Problem to work on >> Copy out every line of the records exactly, from the line containing "Page size: 1654x1241." down through the end of the records, including both of those ends.
======== Records for this exercise ========
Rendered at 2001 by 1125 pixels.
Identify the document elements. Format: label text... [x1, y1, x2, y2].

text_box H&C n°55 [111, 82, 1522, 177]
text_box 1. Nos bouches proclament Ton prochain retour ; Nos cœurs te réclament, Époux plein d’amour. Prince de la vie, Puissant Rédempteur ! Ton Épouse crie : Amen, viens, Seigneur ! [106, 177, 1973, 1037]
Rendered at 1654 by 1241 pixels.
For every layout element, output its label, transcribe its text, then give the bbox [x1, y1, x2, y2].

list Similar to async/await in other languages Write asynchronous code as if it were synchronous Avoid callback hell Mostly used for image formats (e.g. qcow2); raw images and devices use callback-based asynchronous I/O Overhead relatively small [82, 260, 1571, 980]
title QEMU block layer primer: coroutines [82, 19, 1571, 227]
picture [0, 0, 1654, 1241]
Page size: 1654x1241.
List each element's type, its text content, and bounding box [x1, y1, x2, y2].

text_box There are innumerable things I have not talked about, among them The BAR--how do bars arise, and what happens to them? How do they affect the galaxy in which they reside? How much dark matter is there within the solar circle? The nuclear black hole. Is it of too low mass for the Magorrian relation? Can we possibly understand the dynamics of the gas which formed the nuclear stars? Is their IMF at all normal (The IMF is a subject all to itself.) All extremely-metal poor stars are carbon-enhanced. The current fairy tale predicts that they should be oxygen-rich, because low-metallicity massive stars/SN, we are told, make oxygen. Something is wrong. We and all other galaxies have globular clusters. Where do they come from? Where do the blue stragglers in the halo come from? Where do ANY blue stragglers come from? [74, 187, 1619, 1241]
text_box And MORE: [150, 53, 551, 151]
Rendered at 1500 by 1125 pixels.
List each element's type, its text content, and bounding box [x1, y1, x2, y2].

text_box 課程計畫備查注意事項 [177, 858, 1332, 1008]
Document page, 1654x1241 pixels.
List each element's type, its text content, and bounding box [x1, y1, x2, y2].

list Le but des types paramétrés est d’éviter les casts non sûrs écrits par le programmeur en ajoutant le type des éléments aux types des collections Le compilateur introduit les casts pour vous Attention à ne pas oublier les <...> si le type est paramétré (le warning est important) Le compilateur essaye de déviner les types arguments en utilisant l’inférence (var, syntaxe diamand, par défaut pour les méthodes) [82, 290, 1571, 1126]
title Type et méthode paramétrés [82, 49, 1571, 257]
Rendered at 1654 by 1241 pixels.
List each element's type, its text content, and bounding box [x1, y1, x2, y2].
========
Problem solution >>
Page size: 1654x1241.
List each element's type, its text content, and bounding box [x1, y1, x2, y2].

text_box There are innumerable things I have not talked about, among them The BAR--how do bars arise, and what happens to them? How do they affect the galaxy in which they reside? How much dark matter is there within the solar circle? The nuclear black hole. Is it of too low mass for the Magorrian relation? Can we possibly understand the dynamics of the gas which formed the nuclear stars? Is their IMF at all normal (The IMF is a subject all to itself.) All extremely-metal poor stars are carbon-enhanced. The current fairy tale predicts that they should be oxygen-rich, because low-metallicity massive stars/SN, we are told, make oxygen. Something is wrong. We and all other galaxies have globular clusters. Where do they come from? Where do the blue stragglers in the halo come from? Where do ANY blue stragglers come from? [74, 187, 1619, 1241]
text_box And MORE: [150, 53, 551, 151]
Rendered at 1500 by 1125 pixels.
List each element's type, its text content, and bounding box [x1, y1, x2, y2].

text_box 課程計畫備查注意事項 [177, 858, 1332, 1008]
Document page, 1654x1241 pixels.
List each element's type, its text content, and bounding box [x1, y1, x2, y2].

list Le but des types paramétrés est d’éviter les casts non sûrs écrits par le programmeur en ajoutant le type des éléments aux types des collections Le compilateur introduit les casts pour vous Attention à ne pas oublier les <...> si le type est paramétré (le warning est important) Le compilateur essaye de déviner les types arguments en utilisant l’inférence (var, syntaxe diamand, par défaut pour les méthodes) [82, 290, 1571, 1126]
title Type et méthode paramétrés [82, 49, 1571, 257]
Rendered at 1654 by 1241 pixels.
List each element's type, its text content, and bounding box [x1, y1, x2, y2].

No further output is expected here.